Text extracted from each page:
★ ★ ★ ★
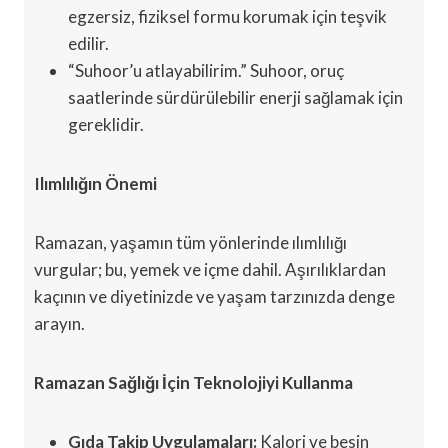
egzersiz, fiziksel formu korumak için teşvik
edilir.
“Suhoor’u atlayabilirim.” Suhoor, oruç
saatlerinde sürdürülebilir enerji sağlamak için
gereklidir.
Ilımlılığın Önemi
Ramazan, yaşamın tüm yönlerinde ılımlılığı
vurgular; bu, yemek ve içme dahil. Aşırılıklardan
kaçının ve diyetinizde ve yaşam tarzınızda denge
arayın.
Ramazan Sağlığı İçin Teknolojiyi Kullanma
Gıda Takip Uygulamaları:
Kalori ve besin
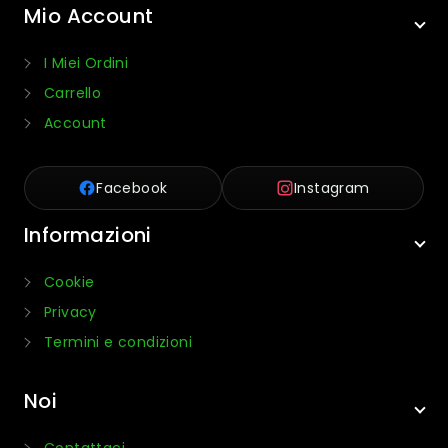
Mio Account
I Miei Ordini
Carrello
Account
Facebook
Instagram
Informazioni
Cookie
Privacy
Termini e condizioni
Noi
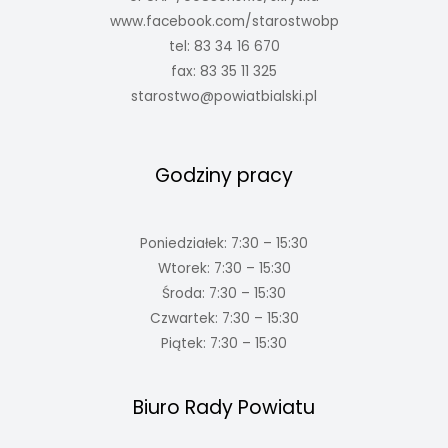
www.facebook.com/starostwobp
tel: 83 34 16 670
fax: 83 35 11 325
starostwo@powiatbialski.pl
Godziny pracy
Poniedziałek: 7:30 – 15:30
Wtorek: 7:30 – 15:30
Środa: 7:30 – 15:30
Czwartek: 7:30 – 15:30
Piątek: 7:30 – 15:30
Biuro Rady Powiatu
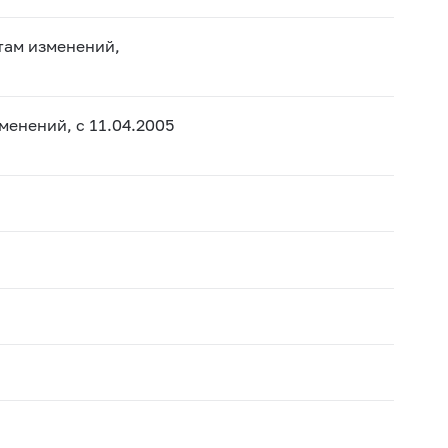
там изменений,
менений, с 11.04.2005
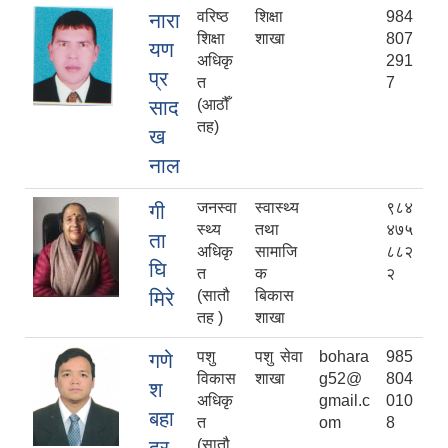
वरिष्ठ
शिक्षा
984
नारा
शिक्षा
शाखा
807
यण
अधिकृ
291
प्र
त
7
साद
(आठौँ
तह)
ख
नाल
जनस्वा
स्वास्थ्य
९८४
गी
स्थ्य
तथा
४७५
ता
अधिकृ
सामाजि
८८२
घि
त
क
२
मिरे
(सातौ
बिकास
तह )
शाखा
पशु
पशु सेवा
bohara
985
गणे
विकास
शाखा
g52@
804
श
अधिकृ
gmail.c
010
बहा
त
om
8
दुर
(सातौ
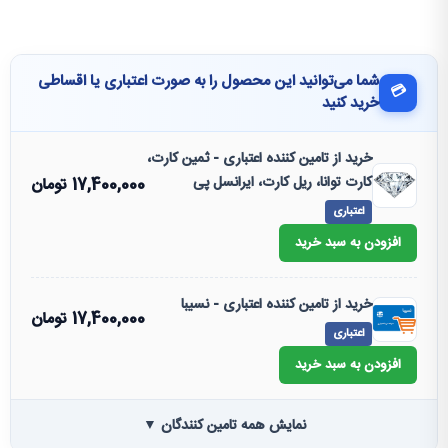
شما می‌توانید این محصول را به صورت اعتباری یا اقساطی
💳
خرید کنید
خرید از تامین کننده اعتباری - ثمین کارت،
کارت توانا، ریل کارت، ایرانسل پی
17,400,000
تومان
اعتباری
افزودن به سبد خرید
خرید از تامین کننده اعتباری - نسیبا
17,400,000
تومان
اعتباری
افزودن به سبد خرید
نمایش همه تامین کنندگان ▼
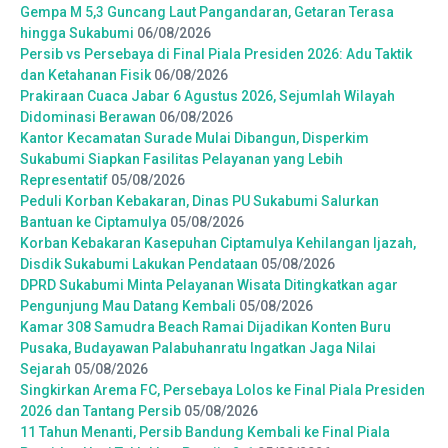
Gempa M 5,3 Guncang Laut Pangandaran, Getaran Terasa
hingga Sukabumi
06/08/2026
Persib vs Persebaya di Final Piala Presiden 2026: Adu Taktik
dan Ketahanan Fisik
06/08/2026
Prakiraan Cuaca Jabar 6 Agustus 2026, Sejumlah Wilayah
Didominasi Berawan
06/08/2026
Kantor Kecamatan Surade Mulai Dibangun, Disperkim
Sukabumi Siapkan Fasilitas Pelayanan yang Lebih
Representatif
05/08/2026
Peduli Korban Kebakaran, Dinas PU Sukabumi Salurkan
Bantuan ke Ciptamulya
05/08/2026
Korban Kebakaran Kasepuhan Ciptamulya Kehilangan Ijazah,
Disdik Sukabumi Lakukan Pendataan
05/08/2026
DPRD Sukabumi Minta Pelayanan Wisata Ditingkatkan agar
Pengunjung Mau Datang Kembali
05/08/2026
Kamar 308 Samudra Beach Ramai Dijadikan Konten Buru
Pusaka, Budayawan Palabuhanratu Ingatkan Jaga Nilai
Sejarah
05/08/2026
Singkirkan Arema FC, Persebaya Lolos ke Final Piala Presiden
2026 dan Tantang Persib
05/08/2026
11 Tahun Menanti, Persib Bandung Kembali ke Final Piala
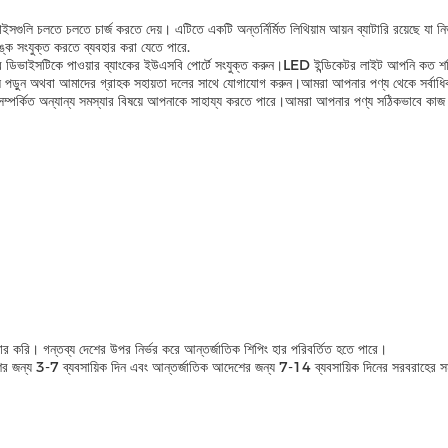
সগুলি চলতে চলতে চার্জ করতে দেয়। এটিতে একটি অন্তর্নির্মিত লিথিয়াম আয়ন ব্যাটারি রয়েছে যা 
ঙ্কে সংযুক্ত করতে ব্যবহার করা যেতে পারে.
পনার ডিভাইসটিকে পাওয়ার ব্যাংকের ইউএসবি পোর্টে সংযুক্ত করুন।LED ইন্ডিকেটর লাইট আপনি কত শক্
নুয়াল পড়ুন অথবা আমাদের গ্রাহক সহায়তা দলের সাথে যোগাযোগ করুন।আমরা আপনার পণ্য থেকে সর্বাধি
থে সম্পর্কিত অন্যান্য সমস্যার বিষয়ে আপনাকে সাহায্য করতে পারে।আমরা আপনার পণ্য সঠিকভাবে কাজ কর
 অফার করি। গন্তব্য দেশের উপর নির্ভর করে আন্তর্জাতিক শিপিং হার পরিবর্তিত হতে পারে।
 জন্য 3-7 ব্যবসায়িক দিন এবং আন্তর্জাতিক আদেশের জন্য 7-14 ব্যবসায়িক দিনের সরবরাহের সময় দিয়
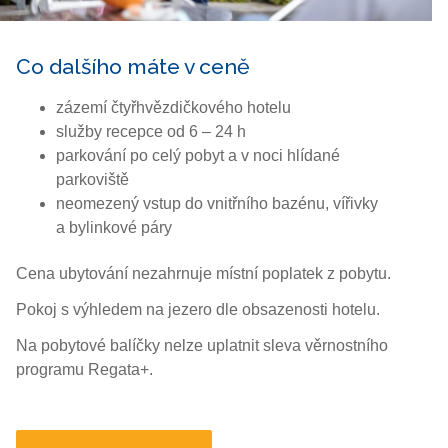
Co dalšího máte v ceně
zázemí čtyřhvězdičkového hotelu
služby recepce od 6 – 24 h
parkování po celý pobyt a v noci hlídané
parkoviště
neomezený vstup do vnitřního bazénu, vířivky
a bylinkové páry
Cena ubytování nezahrnuje místní poplatek z pobytu.
Pokoj s výhledem na jezero dle obsazenosti hotelu.
Na pobytové balíčky nelze uplatnit sleva věrnostního
programu Regata+.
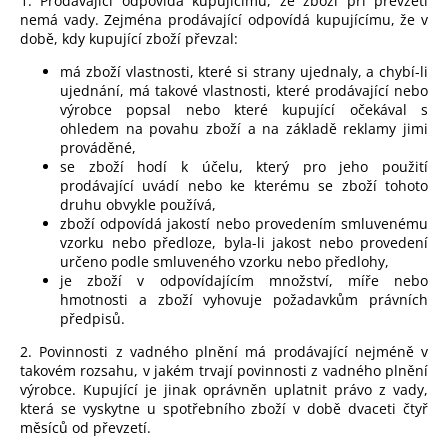
1. Prodávající odpovídá kupujícímu, že zboží při převzetí
nemá vady. Zejména prodávající odpovídá kupujícímu, že v
době, kdy kupující zboží převzal:
má zboží vlastnosti, které si strany ujednaly, a chybí-li
ujednání, má takové vlastnosti, které prodávající nebo
výrobce popsal nebo které kupující očekával s
ohledem na povahu zboží a na základě reklamy jimi
prováděné,
se zboží hodí k účelu, který pro jeho použití
prodávající uvádí nebo ke kterému se zboží tohoto
druhu obvykle používá,
zboží odpovídá jakostí nebo provedením smluvenému
vzorku nebo předloze, byla-li jakost nebo provedení
určeno podle smluveného vzorku nebo předlohy,
je zboží v odpovídajícím množství, míře nebo
hmotnosti a
zboží vyhovuje požadavkům právních
předpisů.
2. Povinnosti z vadného plnění má prodávající nejméně v
takovém rozsahu, v jakém trvají povinnosti z vadného plnění
výrobce. Kupující je jinak oprávněn uplatnit právo z vady,
která se vyskytne u spotřebního zboží v době dvaceti čtyř
měsíců od převzetí.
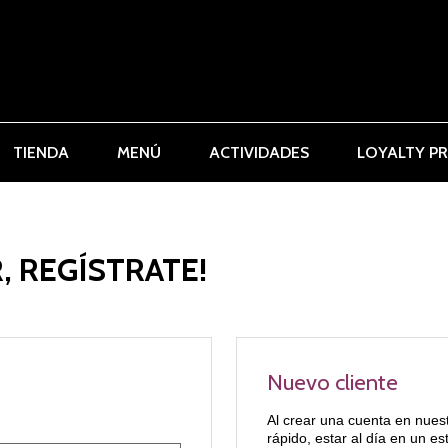
TIENDA
MENÚ
ACTIVIDADES
LOYALTY P
, REGÍSTRATE!
Nuevo cliente
Al crear una cuenta en nues
rápido, estar al día en un e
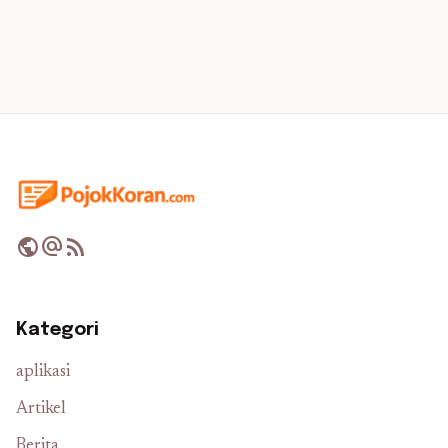
public
alternate_email
rss_feed
Kategori
aplikasi
Artikel
Berita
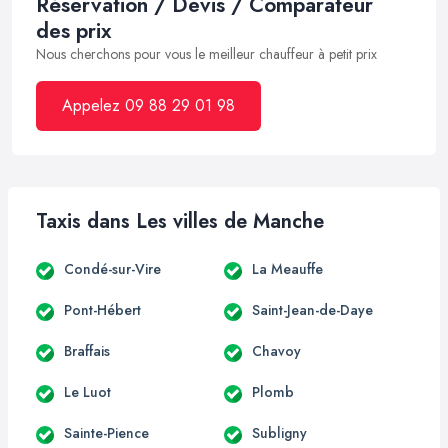
Réservation / Devis / Comparateur
des prix
Nous cherchons pour vous le meilleur chauffeur à petit prix
Appelez 09 88 29 01 98
Taxis dans Les villes de Manche
Condé-sur-Vire
La Meauffe
Pont-Hébert
Saint-Jean-de-Daye
Braffais
Chavoy
Le Luot
Plomb
Sainte-Pience
Subligny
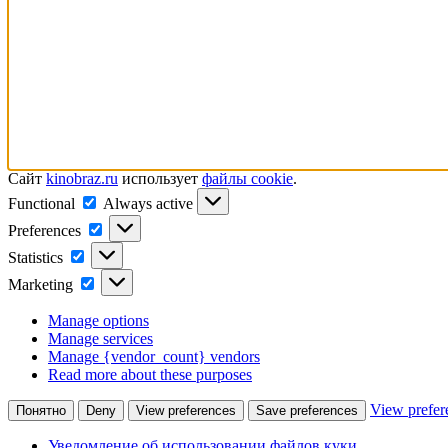
Сайт
kinobraz.ru
использует
файлы cookie
.
Functional
Functional
Always active
Preferences
Preferences
Statistics
Statistics
Marketing
Marketing
Manage options
Manage services
Manage {vendor_count} vendors
Read more about these purposes
View prefer
Понятно
Deny
View preferences
Save preferences
Уведомление об использовании файлов куки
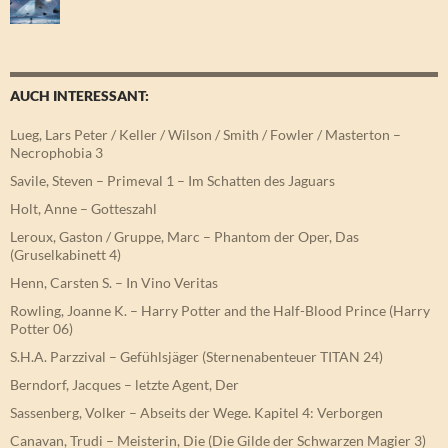
AUCH INTERESSANT:
Lueg, Lars Peter / Keller / Wilson / Smith / Fowler / Masterton –
Necrophobia 3
Savile, Steven – Primeval 1 – Im Schatten des Jaguars
Holt, Anne – Gotteszahl
Leroux, Gaston / Gruppe, Marc – Phantom der Oper, Das
(Gruselkabinett 4)
Henn, Carsten S. – In Vino Veritas
Rowling, Joanne K. – Harry Potter and the Half-Blood Prince (Harry
Potter 06)
S.H.A. Parzzival – Gefühlsjäger (Sternenabenteuer TITAN 24)
Berndorf, Jacques – letzte Agent, Der
Sassenberg, Volker – Abseits der Wege. Kapitel 4: Verborgen
Canavan, Trudi – Meisterin, Die (Die Gilde der Schwarzen Magier 3)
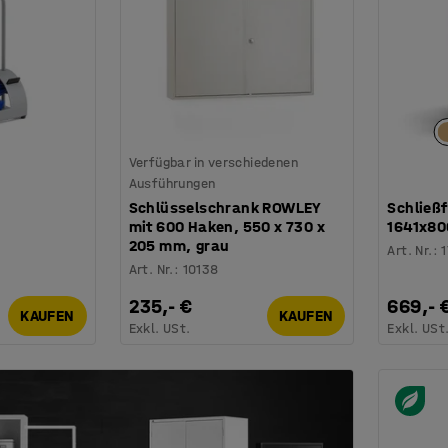
Verfügbar in verschiedenen
Ausführungen
Schlüsselschrank ROWLEY
Schließ
mit 600 Haken, 550 x 730 x
1641x80
205 mm, grau
Art. Nr.
:
Art. Nr.
:
10138
235,- €
669,- 
KAUFEN
KAUFEN
Exkl. USt.
Exkl. USt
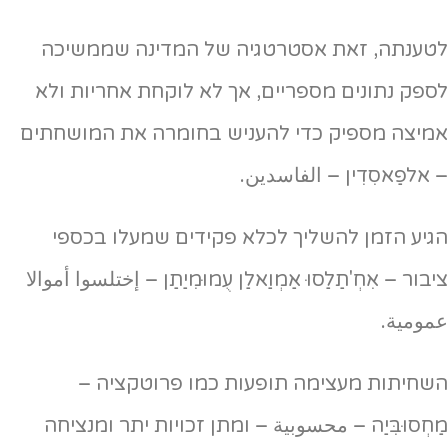
לטענתה, זאת אסטרטגיה של המדינה שממשיכה
לספק נתונים מספריים, אך לא לוקחת אחריות ולא
אמיצה מספיק כדי להעניש בחומרה את המושחתים
– אלפַאסִדִין – الفاسدين.
הגיע הזמן להשליך לכלא פקידים שמעלו בכספי
ציבור – אִחְ'תַלַסוּ אַמְוַאלַן עֻמוּמִיַתַן – إختلسوا أموالا
عمومية.
השחיתות מעצימה תופעות כמו פרוטקציה –
מַחְסוּבִּיַה – محسوبية – ומתן זכויות יתר ומנציחה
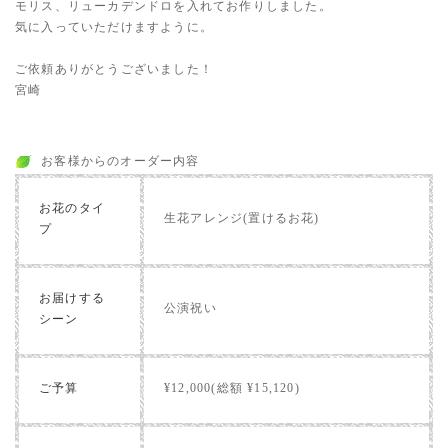
モリス、リューカデンドロを入れてお作りしました。
気に入っていただけますように。
ご依頼ありがとうございました！
宮崎
お客様からのオーダー内容
お花のタイ
生花アレンジ(置けるお花)
プ
お届けする
公演祝い
シーン
ご予算
¥12,000(総額 ¥15,120)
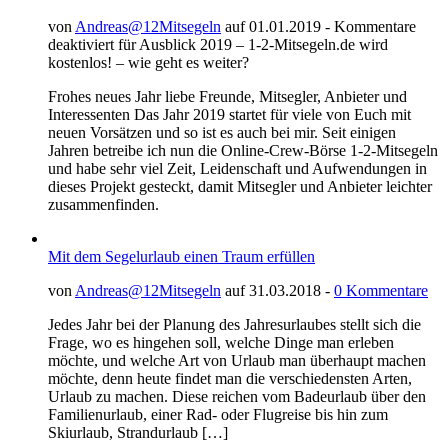
von
Andreas@12Mitsegeln
auf 01.01.2019 -
Kommentare
deaktiviert
für Ausblick 2019 – 1-2-Mitsegeln.de wird
kostenlos! – wie geht es weiter?
Frohes neues Jahr liebe Freunde, Mitsegler, Anbieter und
Interessenten Das Jahr 2019 startet für viele von Euch mit
neuen Vorsätzen und so ist es auch bei mir. Seit einigen
Jahren betreibe ich nun die Online-Crew-Börse 1-2-Mitsegeln
und habe sehr viel Zeit, Leidenschaft und Aufwendungen in
dieses Projekt gesteckt, damit Mitsegler und Anbieter leichter
zusammenfinden.
Mit dem Segelurlaub einen Traum erfüllen
von
Andreas@12Mitsegeln
auf 31.03.2018 -
0 Kommentare
Jedes Jahr bei der Planung des Jahresurlaubes stellt sich die
Frage, wo es hingehen soll, welche Dinge man erleben
möchte, und welche Art von Urlaub man überhaupt machen
möchte, denn heute findet man die verschiedensten Arten,
Urlaub zu machen. Diese reichen vom Badeurlaub über den
Familienurlaub, einer Rad- oder Flugreise bis hin zum
Skiurlaub, Strandurlaub […]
★ ★ ★ ★
Can you reproduce the items word for word, starting at their beginning and ending at the line that contains "نمایش همه تامین کنندگان ▼", both ends included, with the pictures left out?

- [Response to the exercise]:
egzersiz, fiziksel formu korumak için teşvik
edilir.
“Suhoor’u atlayabilirim.” Suhoor, oruç
saatlerinde sürdürülebilir enerji sağlamak için
gereklidir.
Ilımlılığın Önemi
Ramazan, yaşamın tüm yönlerinde ılımlılığı
vurgular; bu, yemek ve içme dahil. Aşırılıklardan
kaçının ve diyetinizde ve yaşam tarzınızda denge
arayın.
Ramazan Sağlığı İçin Teknolojiyi Kullanma
Gıda Takip Uygulamaları:
Kalori ve besin
Mio Account
I Miei Ordini
Carrello
Account
Facebook
Instagram
Informazioni
Cookie
Privacy
Termini e condizioni
Noi
www.facebook.com/starostwobp
tel: 83 34 16 670
fax: 83 35 11 325
starostwo@powiatbialski.pl
Godziny pracy
Poniedziałek: 7:30 – 15:30
Wtorek: 7:30 – 15:30
Środa: 7:30 – 15:30
Czwartek: 7:30 – 15:30
Piątek: 7:30 – 15:30
Biuro Rady Powiatu
там изменений,
менений, с 11.04.2005
वरिष्ठ
शिक्षा
984
नारा
शिक्षा
शाखा
807
यण
अधिकृ
291
प्र
त
7
साद
(आठौँ
तह)
ख
नाल
जनस्वा
स्वास्थ्य
९८४
गी
स्थ्य
तथा
४७५
ता
अधिकृ
सामाजि
८८२
घि
त
क
२
मिरे
(सातौ
बिकास
तह )
शाखा
पशु
पशु सेवा
bohara
985
गणे
विकास
शाखा
g52@
804
श
अधिकृ
gmail.c
010
बहा
त
om
8
दुर
(सातौ
شما می‌توانید این محصول را به صورت اعتباری یا اقساطی
💳
خرید کنید
خرید از تامین کننده اعتباری - ثمین کارت،
کارت توانا، ریل کارت، ایرانسل پی
17,400,000
تومان
اعتباری
افزودن به سبد خرید
خرید از تامین کننده اعتباری - نسیبا
17,400,000
تومان
اعتباری
افزودن به سبد خرید
نمایش همه تامین کنندگان ▼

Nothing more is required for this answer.